Analysts at Deutsche Bank said that "the focus will be on the company's next strategic steps."

"We now know that management and key shareholders are willing to give up operational control and, in our view, a merger with a large peer remains an option," they said.

The announced $2 billion payout means shareholders will get 17 cents per share compared with 18 cents last year. The payout is made of a 10-cent base distribution coming from the 2025 cash flow and a 7-cent top-up supported by the rising value of Glencore's stake in agricultural trader Bunge.

The company's net debt was unchanged from 2024 at $11.2 billion, which included $1 billion of liabilities from marketing leases, and remained above its target of around $10 billion.

In July, Glencore began a review of its industrial assets to save $1 billion in costs by the end of 2026, which involved about 1,000 job cuts.

Since taking the helm in 2021, Nagle has divested or closed 35 operations raising $6.5 billion, and the company is now in talks to sell 40% of its copper and cobalt business in the Democratic Republic of Congo to a U.S.-backed consortium.

On Wednesday, Glencore said it had finalised a land access agreement with the DRC's state miner Gecamines for its Kamoto Copper Company operations. The agreement will extend the mine's life, improve productivity, reduce costs and secure long-term access to key ore zones previously restricted by ownership and licensing disputes.

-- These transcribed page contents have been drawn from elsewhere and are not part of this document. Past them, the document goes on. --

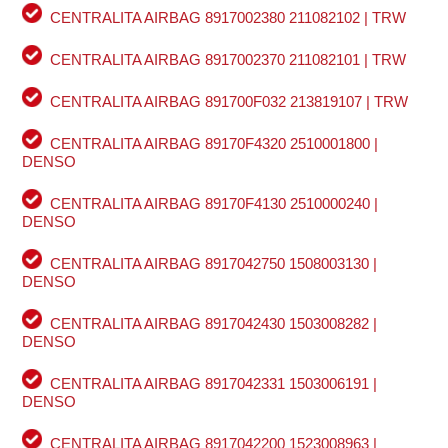
CENTRALITA AIRBAG 8917002380 211082102 | TRW
CENTRALITA AIRBAG 8917002370 211082101 | TRW
CENTRALITA AIRBAG 891700F032 213819107 | TRW
CENTRALITA AIRBAG 89170F4320 2510001800 |
DENSO
CENTRALITA AIRBAG 89170F4130 2510000240 |
DENSO
CENTRALITA AIRBAG 8917042750 1508003130 |
DENSO
CENTRALITA AIRBAG 8917042430 1503008282 |
DENSO
CENTRALITA AIRBAG 8917042331 1503006191 |
DENSO
CENTRALITA AIRBAG 8917042200 1523008963 |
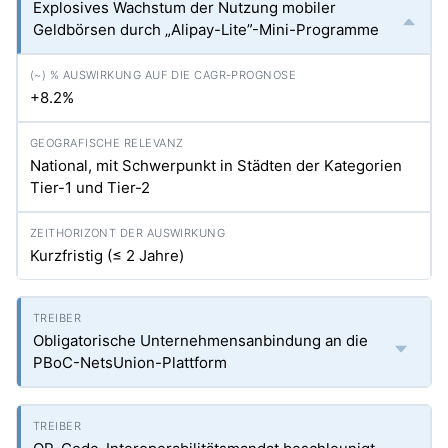
Explosives Wachstum der Nutzung mobiler
Geldbörsen durch „Alipay-Lite”-Mini-Programme
+8.2%
National, mit Schwerpunkt in Städten der Kategorien
Tier-1 und Tier-2
Kurzfristig (≤ 2 Jahre)
Obligatorische Unternehmensanbindung an die
PBoC-NetsUnion-Plattform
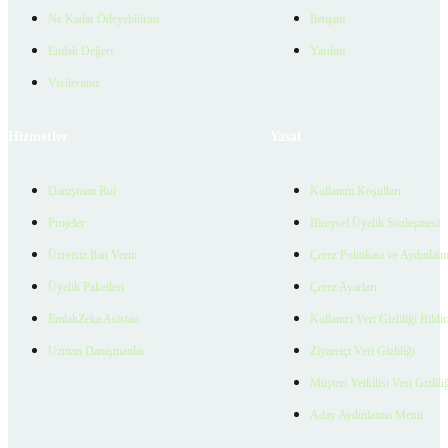
Ne Kadar Ödeyebilirim
İletişim
Emlak Değeri
Yardım
Verilerimiz
Hizmetler
Yasal
Danışman Bul
Kullanım Koşulları
Projeler
Bireysel Üyelik Sözleşmesi
Ücretsiz İlan Verin
Çerez Politikası ve Aydınlat
Üyelik Paketleri
Çerez Ayarları
EmlakZeka Asistan
Kullanıcı Veri Gizliliği Bildi
Uzman Danışmanlar
Ziyaretçi Veri Gizliliği
Müşteri Yetkilisi Veri Gizlili
Aday Aydınlatma Metni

Glencore will participate in Project Vault, a U.S. initiative to stockpile critical minerals, Nagle also said. The project has $10 billion in seed funding from the U.S. Export-Import Bank and $2 billion in private investment, including international trading houses.

(Reporting by Clara Denina and Pratima Desai; editing by Barbara Lewis and Tomasz Janowski)

Key Takeaways

  • Glencore's earnings fell by 6% last year.
  • A $2 billion share buyback has been announced.
  • Failed takeover talks with Rio Tinto were called off.
  • Earnings were slightly above analysts' expectations.
  • The takeover would have created a $240 billion mining giant.

Frequently Asked Questions

What is a share buyback?
A share buyback occurs when a company purchases its own shares from the marketplace, reducing the number of outstanding shares and often increasing the value of remaining shares.
What are corporate bonds?
Corporate bonds are debt securities issued by companies to raise capital, where investors lend money to the issuer in exchange for periodic interest payments and the return of the bond's face value at maturity.
What is adjusted earnings before interest, taxes, depreciation, and amortization (EBITDA)?
Adjusted EBITDA is a measure of a company's overall financial performance that excludes certain non-recurring items, providing a clearer view of operational profitability.
What is market capitalization?
Market capitalization is the total market value of a company's outstanding shares, calculated by multiplying the share price by the total number of shares.